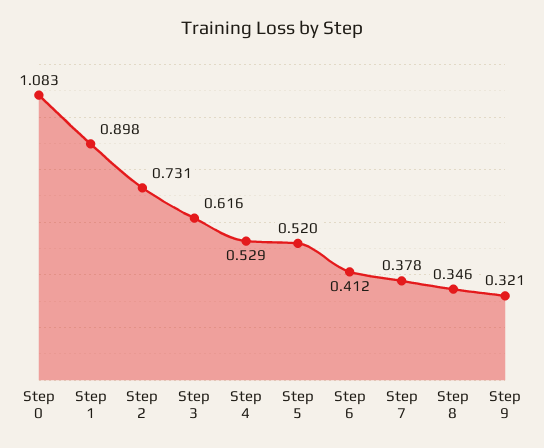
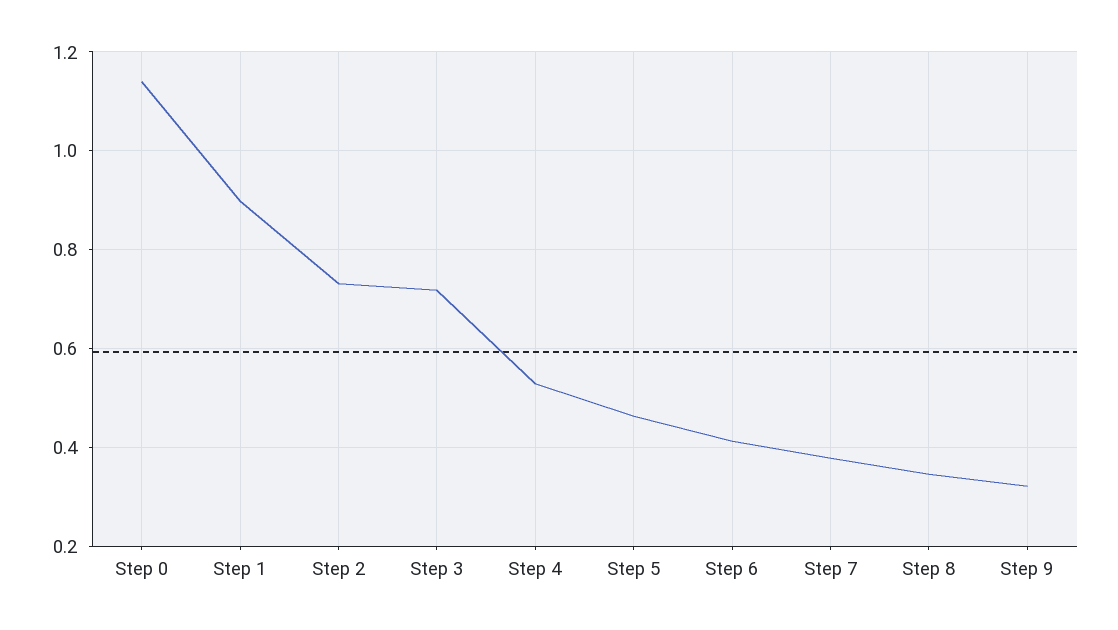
Step 0: 1.083 -> 1.14
Step 3: 0.616 -> 0.72
Step 5: 0.52 -> 0.46

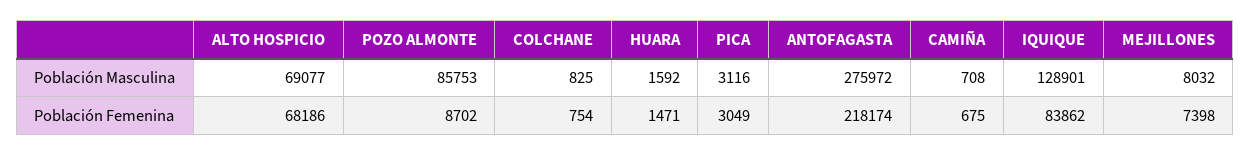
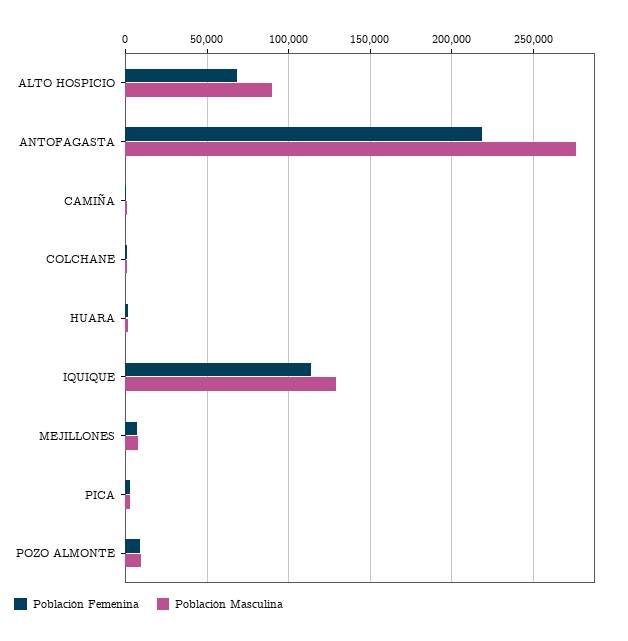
Población Masculina, ALTO HOSPICIO: 69077 -> 90000
Población Masculina, POZO ALMONTE: 85753 -> 10000
Población Femenina, IQUIQUE: 83862 -> 115000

= = =

[Task description]
An exact reproduction of the material above is needed, without its pictures.

[Answer section]
Step 0: 1.083 -> 1.14
Step 3: 0.616 -> 0.72
Step 5: 0.52 -> 0.46

Población Masculina, ALTO HOSPICIO: 69077 -> 90000
Población Masculina, POZO ALMONTE: 85753 -> 10000
Población Femenina, IQUIQUE: 83862 -> 115000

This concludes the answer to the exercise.